--- MATERIAL TO PROCESS Enclosed Below ---
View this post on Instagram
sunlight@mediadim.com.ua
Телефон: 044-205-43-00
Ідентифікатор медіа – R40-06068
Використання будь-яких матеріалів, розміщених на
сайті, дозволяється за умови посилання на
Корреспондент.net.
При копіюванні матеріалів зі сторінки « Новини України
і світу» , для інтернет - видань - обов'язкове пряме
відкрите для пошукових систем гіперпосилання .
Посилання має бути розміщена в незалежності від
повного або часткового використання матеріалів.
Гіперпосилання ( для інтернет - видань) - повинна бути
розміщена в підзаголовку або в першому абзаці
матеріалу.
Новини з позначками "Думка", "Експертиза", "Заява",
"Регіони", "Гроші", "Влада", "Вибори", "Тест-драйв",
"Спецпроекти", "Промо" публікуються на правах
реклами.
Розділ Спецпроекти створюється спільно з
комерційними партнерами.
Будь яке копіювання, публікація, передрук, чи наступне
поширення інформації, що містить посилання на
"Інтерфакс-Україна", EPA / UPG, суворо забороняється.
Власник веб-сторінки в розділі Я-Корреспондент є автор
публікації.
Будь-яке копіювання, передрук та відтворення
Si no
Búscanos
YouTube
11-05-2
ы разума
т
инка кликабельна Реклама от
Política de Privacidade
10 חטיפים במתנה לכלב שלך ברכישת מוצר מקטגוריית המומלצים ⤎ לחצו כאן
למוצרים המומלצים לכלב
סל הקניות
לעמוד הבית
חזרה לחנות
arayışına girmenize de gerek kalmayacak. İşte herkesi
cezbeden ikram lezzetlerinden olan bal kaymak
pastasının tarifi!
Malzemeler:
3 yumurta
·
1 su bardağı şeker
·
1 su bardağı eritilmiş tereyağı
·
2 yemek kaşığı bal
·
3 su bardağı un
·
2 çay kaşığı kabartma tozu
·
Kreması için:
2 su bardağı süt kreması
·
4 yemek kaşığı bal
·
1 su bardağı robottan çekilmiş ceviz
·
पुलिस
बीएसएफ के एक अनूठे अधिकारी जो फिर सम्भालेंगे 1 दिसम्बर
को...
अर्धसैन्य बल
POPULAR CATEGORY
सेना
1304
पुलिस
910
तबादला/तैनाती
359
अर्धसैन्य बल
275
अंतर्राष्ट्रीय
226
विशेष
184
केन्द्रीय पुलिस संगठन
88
--- End of Enclosed MATERIAL TO PROCESS ---
Take the entries above and set them all down again exactly as they read.

■ SOLUTION TO THIS PROBLEM:
View this post on Instagram
sunlight@mediadim.com.ua
Телефон: 044-205-43-00
Ідентифікатор медіа – R40-06068
Використання будь-яких матеріалів, розміщених на
сайті, дозволяється за умови посилання на
Корреспондент.net.
При копіюванні матеріалів зі сторінки « Новини України
і світу» , для інтернет - видань - обов'язкове пряме
відкрите для пошукових систем гіперпосилання .
Посилання має бути розміщена в незалежності від
повного або часткового використання матеріалів.
Гіперпосилання ( для інтернет - видань) - повинна бути
розміщена в підзаголовку або в першому абзаці
матеріалу.
Новини з позначками "Думка", "Експертиза", "Заява",
"Регіони", "Гроші", "Влада", "Вибори", "Тест-драйв",
"Спецпроекти", "Промо" публікуються на правах
реклами.
Розділ Спецпроекти створюється спільно з
комерційними партнерами.
Будь яке копіювання, публікація, передрук, чи наступне
поширення інформації, що містить посилання на
"Інтерфакс-Україна", EPA / UPG, суворо забороняється.
Власник веб-сторінки в розділі Я-Корреспондент є автор
публікації.
Будь-яке копіювання, передрук та відтворення
Si no
Búscanos
YouTube
11-05-2
ы разума
т
инка кликабельна Реклама от
Política de Privacidade
10 חטיפים במתנה לכלב שלך ברכישת מוצר מקטגוריית המומלצים ⤎ לחצו כאן
למוצרים המומלצים לכלב
סל הקניות
לעמוד הבית
חזרה לחנות
arayışına girmenize de gerek kalmayacak. İşte herkesi
cezbeden ikram lezzetlerinden olan bal kaymak
pastasının tarifi!
Malzemeler:
3 yumurta
·
1 su bardağı şeker
·
1 su bardağı eritilmiş tereyağı
·
2 yemek kaşığı bal
·
3 su bardağı un
·
2 çay kaşığı kabartma tozu
·
Kreması için:
2 su bardağı süt kreması
·
4 yemek kaşığı bal
·
1 su bardağı robottan çekilmiş ceviz
·
पुलिस
बीएसएफ के एक अनूठे अधिकारी जो फिर सम्भालेंगे 1 दिसम्बर
को...
अर्धसैन्य बल
POPULAR CATEGORY
सेना
1304
पुलिस
910
तबादला/तैनाती
359
अर्धसैन्य बल
275
अंतर्राष्ट्रीय
226
विशेष
184
केन्द्रीय पुलिस संगठन
88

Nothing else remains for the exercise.